A mostra permanece aberta ao público até o dia 8 de maio, de segunda a sexta-feira, das 8h às 18h, na Galeria Cultural do IFSul, localizada na Rua Gonçalves Chaves, nº 3218.
Arte clássica e tradicional
A exposição reúne dezenas de obras de Benette, incluindo retratos e suas conhecidas naturezas-mortas. A artista carregava em sua produção a dualidade entre a técnica refinada e a simplicidade do campo. “Eu a definiria como uma artista clássica. Sua formação foi baseada em um ensino bastante tradicional, com influências de mestres como Angelo Guido e Aldo Locatelli, dentro de uma linha mais academicista”, explica André.

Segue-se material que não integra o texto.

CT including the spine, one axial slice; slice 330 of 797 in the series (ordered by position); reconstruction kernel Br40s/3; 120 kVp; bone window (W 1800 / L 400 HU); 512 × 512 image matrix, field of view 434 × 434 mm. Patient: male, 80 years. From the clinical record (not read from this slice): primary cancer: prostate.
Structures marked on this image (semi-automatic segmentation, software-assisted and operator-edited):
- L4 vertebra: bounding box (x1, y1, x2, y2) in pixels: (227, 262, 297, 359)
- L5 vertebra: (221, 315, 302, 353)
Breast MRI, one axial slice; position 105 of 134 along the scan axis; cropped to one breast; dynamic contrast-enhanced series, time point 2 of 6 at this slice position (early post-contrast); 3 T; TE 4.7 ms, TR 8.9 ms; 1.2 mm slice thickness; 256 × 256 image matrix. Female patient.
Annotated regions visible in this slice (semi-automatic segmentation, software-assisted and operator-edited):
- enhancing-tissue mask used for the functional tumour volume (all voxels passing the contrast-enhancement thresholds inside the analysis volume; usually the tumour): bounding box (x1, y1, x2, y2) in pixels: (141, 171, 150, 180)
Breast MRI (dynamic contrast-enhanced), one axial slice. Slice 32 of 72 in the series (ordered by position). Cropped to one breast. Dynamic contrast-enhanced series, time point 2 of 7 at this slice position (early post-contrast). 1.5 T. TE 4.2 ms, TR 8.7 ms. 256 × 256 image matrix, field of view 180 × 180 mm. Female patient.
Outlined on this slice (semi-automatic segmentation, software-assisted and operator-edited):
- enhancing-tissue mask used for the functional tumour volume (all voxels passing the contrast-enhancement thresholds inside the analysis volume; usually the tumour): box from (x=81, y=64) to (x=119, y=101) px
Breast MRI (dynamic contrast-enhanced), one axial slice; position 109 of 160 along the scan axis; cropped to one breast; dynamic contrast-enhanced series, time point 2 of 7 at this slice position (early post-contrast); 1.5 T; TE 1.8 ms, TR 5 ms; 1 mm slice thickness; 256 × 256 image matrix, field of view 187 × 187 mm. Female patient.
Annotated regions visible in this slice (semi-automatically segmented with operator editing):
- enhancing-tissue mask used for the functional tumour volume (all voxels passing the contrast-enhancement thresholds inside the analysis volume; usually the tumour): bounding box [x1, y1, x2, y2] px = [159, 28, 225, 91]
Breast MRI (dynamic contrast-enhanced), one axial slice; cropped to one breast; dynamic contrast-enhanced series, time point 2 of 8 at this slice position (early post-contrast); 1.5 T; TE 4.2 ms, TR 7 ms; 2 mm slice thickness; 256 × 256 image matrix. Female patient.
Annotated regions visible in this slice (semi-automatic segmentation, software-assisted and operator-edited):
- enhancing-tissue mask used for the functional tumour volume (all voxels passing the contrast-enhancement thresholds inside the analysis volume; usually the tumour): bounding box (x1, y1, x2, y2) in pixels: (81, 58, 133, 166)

Benedicta Casaretto Motta nasceu em 3 de junho de 1925, na localidade da Cascata, 5º distrito de Pelotas. Segunda filha de Elizabeth Bianchi e Paulino Valle Casaretto, encontrou em sua terra natal sua principal fonte de inspiração. “Sou uma mulher do campo. O meu lugar é lá fora, na Cascata. Lá eu me sinto livre”, declarava a artista.
Em 1949, passou a integrar a primeira turma da Escola de Belas Artes de Pelotas, hoje vinculada à Universidade Federal de Pelotas (UFPel). Sob orientação de mestres como Aldo Locatelli, Angelo Guido e Leopoldo Gotuzzo, desenvolveu um estilo marcado pelo rigor técnico e pela sensibilidade romântica. Posteriormente, também se especializou na Escuela Zier, em Buenos Aires.
Sua primeira exposição individual ocorreu em 1956, no Clube Caixeiral. À época, seu nome já ganhava projeção em Pelotas e região. Benette tornou-se reconhecida especialmente por suas pinturas de flores – rosas, cravos e margaridas –, um dos temas mais recorrentes em seu estilo. “Algumas obras, inclusive, apresentam uma qualidade quase fotográfica”, ressalta o curador.
Ainda assim, sua produção não se limitou à flora, abrangendo também retratos, figuras femininas nuas e paisagens. “Além da técnica refinada, há um olhar bastante romântico na forma como ela compreende a arte – algo que permanece ao longo de toda a sua trajetória”, afirma André.

Trajetória e reconhecimento
Ao longo da carreira, Benette acumulou reconhecimentos importantes. Em 1982, foi laureada com a Figueira de Bronze (Mérito Zona Sul), concedida pela Rádio UCPel. No ano seguinte, integrou a exposição “Mulheres nas Artes Plásticas”, em Porto Alegre. Em 1999, presenteou a comunidade da Cascata com dois painéis monumentais na Igreja Nosso Senhor do Bom Fim.
Em 2005, celebrou 40 anos de carreira com uma exposição na Galeria Nelson Abott de Freitas e, em 2012, foi homenageada no Salão Nobre da Biblioteca Pública de Pelotas. “Se observarmos com atenção, é possível identificar características recorrentes em suas obras. É uma artista com uma identidade muito consistente dentro desse estilo clássico”, conclui André.
Benette Casaretto Motta faleceu em Porto Alegre, em 2018, aos 93 anos. Hoje, sua antiga residência, na Cascata, é estudada como um possível “jardim de artista” – um espaço de memória que reflete sua investigação estética e sua relação com o território.